Different results due to optimize(true)
mys007 opened this issue · comments
I have encountered weird behavior when turning on optimization.
The following code computes a simple MLP with cross-entropy loss. The loss can be computed in two ways (CrossEntropyCriterion
or LogSoftMax
&ClassNLLCriterion
). The optimization is turned on. Unexpectedly, this produces different results. However, when I turn off optimization, the printouts are the same.

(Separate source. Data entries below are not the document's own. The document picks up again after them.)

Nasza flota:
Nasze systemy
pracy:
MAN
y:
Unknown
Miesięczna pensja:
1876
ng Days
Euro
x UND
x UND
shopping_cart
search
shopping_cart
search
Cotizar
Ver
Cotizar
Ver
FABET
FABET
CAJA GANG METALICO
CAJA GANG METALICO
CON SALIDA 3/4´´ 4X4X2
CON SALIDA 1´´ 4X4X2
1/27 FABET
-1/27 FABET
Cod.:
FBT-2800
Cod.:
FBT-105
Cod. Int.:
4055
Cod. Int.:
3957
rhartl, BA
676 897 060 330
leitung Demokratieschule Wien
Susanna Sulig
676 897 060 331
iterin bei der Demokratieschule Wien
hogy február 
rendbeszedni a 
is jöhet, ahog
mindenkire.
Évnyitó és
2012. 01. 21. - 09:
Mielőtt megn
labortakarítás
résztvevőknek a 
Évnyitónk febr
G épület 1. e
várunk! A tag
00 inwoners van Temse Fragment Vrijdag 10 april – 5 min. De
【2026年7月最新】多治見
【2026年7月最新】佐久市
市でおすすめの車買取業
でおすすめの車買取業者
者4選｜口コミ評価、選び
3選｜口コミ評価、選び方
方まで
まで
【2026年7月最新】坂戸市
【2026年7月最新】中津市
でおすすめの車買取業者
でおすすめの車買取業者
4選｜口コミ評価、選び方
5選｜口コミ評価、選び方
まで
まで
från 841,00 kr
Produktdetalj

Also, when I move the definition of df
into the loop with the optimization turned on (i.e. grad is recomputed each time), the results are then the same as well.
PS: A piggy-backed issue is that loss.crossEntropy
doesn't support batch mode due to util.logSumExp
not supporting it.
Thank you for your help.
t = require 'torch'
grad = require 'autograd'
t.manualSeed(11)
grad.optimize(true) --COMMENT ME OUT
local params = {
W = {
t.randn(50,50),
t.randn(50,10),
}
}
local ces = grad.nn.CrossEntropyCriterion()

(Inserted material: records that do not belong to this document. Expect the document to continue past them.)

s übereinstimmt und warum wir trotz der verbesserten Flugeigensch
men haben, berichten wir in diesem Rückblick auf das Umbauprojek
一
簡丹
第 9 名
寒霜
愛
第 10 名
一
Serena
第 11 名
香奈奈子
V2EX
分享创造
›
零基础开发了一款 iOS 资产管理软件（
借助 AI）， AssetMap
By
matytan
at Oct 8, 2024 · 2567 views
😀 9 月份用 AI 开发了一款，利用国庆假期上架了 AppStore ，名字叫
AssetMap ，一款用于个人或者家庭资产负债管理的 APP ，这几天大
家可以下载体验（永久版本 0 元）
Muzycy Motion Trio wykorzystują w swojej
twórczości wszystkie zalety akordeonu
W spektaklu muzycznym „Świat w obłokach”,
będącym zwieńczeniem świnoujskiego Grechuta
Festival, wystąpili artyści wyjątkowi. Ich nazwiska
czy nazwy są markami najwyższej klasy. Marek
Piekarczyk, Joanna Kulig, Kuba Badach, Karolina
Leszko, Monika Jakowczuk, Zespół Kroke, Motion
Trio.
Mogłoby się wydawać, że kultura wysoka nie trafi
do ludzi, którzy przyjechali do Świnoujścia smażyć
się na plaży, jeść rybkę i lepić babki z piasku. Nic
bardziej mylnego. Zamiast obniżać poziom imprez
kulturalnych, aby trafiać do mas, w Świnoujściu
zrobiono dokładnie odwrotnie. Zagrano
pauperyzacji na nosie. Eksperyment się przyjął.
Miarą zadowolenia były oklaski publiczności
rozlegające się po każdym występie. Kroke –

local cnl = grad.nn.ClassNLLCriterion()
local lsm = grad.nn.LogSoftMax()
local f = function(params, x, y)
local h1 = t.tanh(x * params.W[1])
local h2 = t.tanh(h1 * params.W[2])
return ces(h2,y)
end
local g = function(params, x, y)
local h1 = t.tanh(x * params.W[1])
local h2 = t.tanh(h1 * params.W[2])
return cnl(lsm(h2),y)
end
local df = grad(f) --OR MOVE ME INTO THE LOOP
local dg = grad(g)
local inputs = torch.Tensor(100,50):normal(0,1)
local targets = torch.Tensor(100):fill(1)
for i=1,10 do
local graddF, lossdF = df(params, inputs, targets)
local graddG, lossdG = dg(params, inputs, targets)
print(lossdF, graddF.W[1]:norm(), graddF.W[2]:norm())
print(lossdG, graddG.W[1]:norm(), graddG.W[2]:norm())
params.W[1]:add(-1e-3, graddF.W[1])
params.W[2]:add(-1e-3, graddF.W[2])
end
That's pretty strange. I don't see any of the usual culprits.
cc @luketwitter
this bugged me again. CrossEntropyCriterion cannot be used with optimize = true, I remember myself trying to debug it without any luck a few months ago.
apparently codegen first calls backward and then forward starting from the second time it's called. First time is fine.